Catskill Village President Vincent Seeley and the board were pleased to receive the grant money, which he said could not have come at a better time as the village of Catskill has seen plenty of recent development.

“We are a hot spot in the Hudson Valley and we need to continue to step up our game for the needs of the tourists, residents and new residents,” Seeley said.

All businesses will benefit from this grant money, especially those that have been in the village for a long time such as La Conca D’oro, an Italian restaurant on Main Street.

“We’re rewarding the people who have stuck it out,” Seeley said. “The award will help so many people make so many needed repairs.”

The village Board of Trustees will remain involved in the process and Seeley said planning the projects will start immediately. Improvements and construction will likely occur in late spring 2018.

“We will make sure we stay part of the process,” Seeley said.

Catskill Planning Board Secretary Nancy Richards said the local waterfront revitalization money will help to update the village’s planning and zoning. The money will also help the village put guidelines into place about which businesses will open on the waterfront.

“It will put us in a better place for development in Catskill,” Richards said. “We are so thrilled to get that.”

Richards hopes to see more money for renovations on Main Street as the village experiences development.

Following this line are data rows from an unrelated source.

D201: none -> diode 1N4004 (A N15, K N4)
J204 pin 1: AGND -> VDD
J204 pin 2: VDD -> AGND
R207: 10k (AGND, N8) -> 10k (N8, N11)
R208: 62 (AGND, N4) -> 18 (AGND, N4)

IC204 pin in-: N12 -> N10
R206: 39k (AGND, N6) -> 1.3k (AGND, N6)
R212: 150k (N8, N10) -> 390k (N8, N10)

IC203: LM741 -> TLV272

“We’ve had three of those grants already,” Richards said. “It has helped us so much with the upgrade on the west side and here on Main Street. This will hopefully be the final touch.”

Since 2011, the Regional Economic Development Council has awarded funds for economic and community development throughout the state. Wednesday’s awards were presented through Round VII of the initiative, with more than $755 million given statewide.

In 2011, Cuomo established 10 regional councils to develop long-term strategic plans for economic growth in their regions. Over $5.4 billion has been awarded to more than 6,300 projects since the project’s inception.

The awarded projects are expected to create and retain more than 220,000 jobs in the state.

“Over the past seven years, the Regional Economic Development Councils have successfully brought together the most innovative minds in economic development, fostering collaboration between state and local leaders to invest in New York’s regional resources from the ground up,” Cuomo said in a statement. “These awards are critical to building the foundations for New York’s future and ensuring that our economic momentum continues. I congratulate each of the Councils on their awards and look forward to continuing to partner to keep our communities vibrant and thriving for years to come.”

I'm a one-issue advocate only noticing that "Greene County was awarded $662,000" is almost exactly the same as the $622,978.95 paid by Mr. Groden for "plans" for a new jail. Sorry, all of that was wasted. They were as defective as the false statistics from Ricci Greene, who was appropriately fired.

As for the economic development money for Greene County... what business, what tech or industry is supported? None. Columbia took 10 million and made a tech waterfront... now self-sustaining. Communities have to create NEW money to become self-sustaining. Let's see, but there's no genuine plan here. Yes, Thomas Cole, Yes, Lumberyard, Yes Bridge Street Theater... but where is the tech or industry?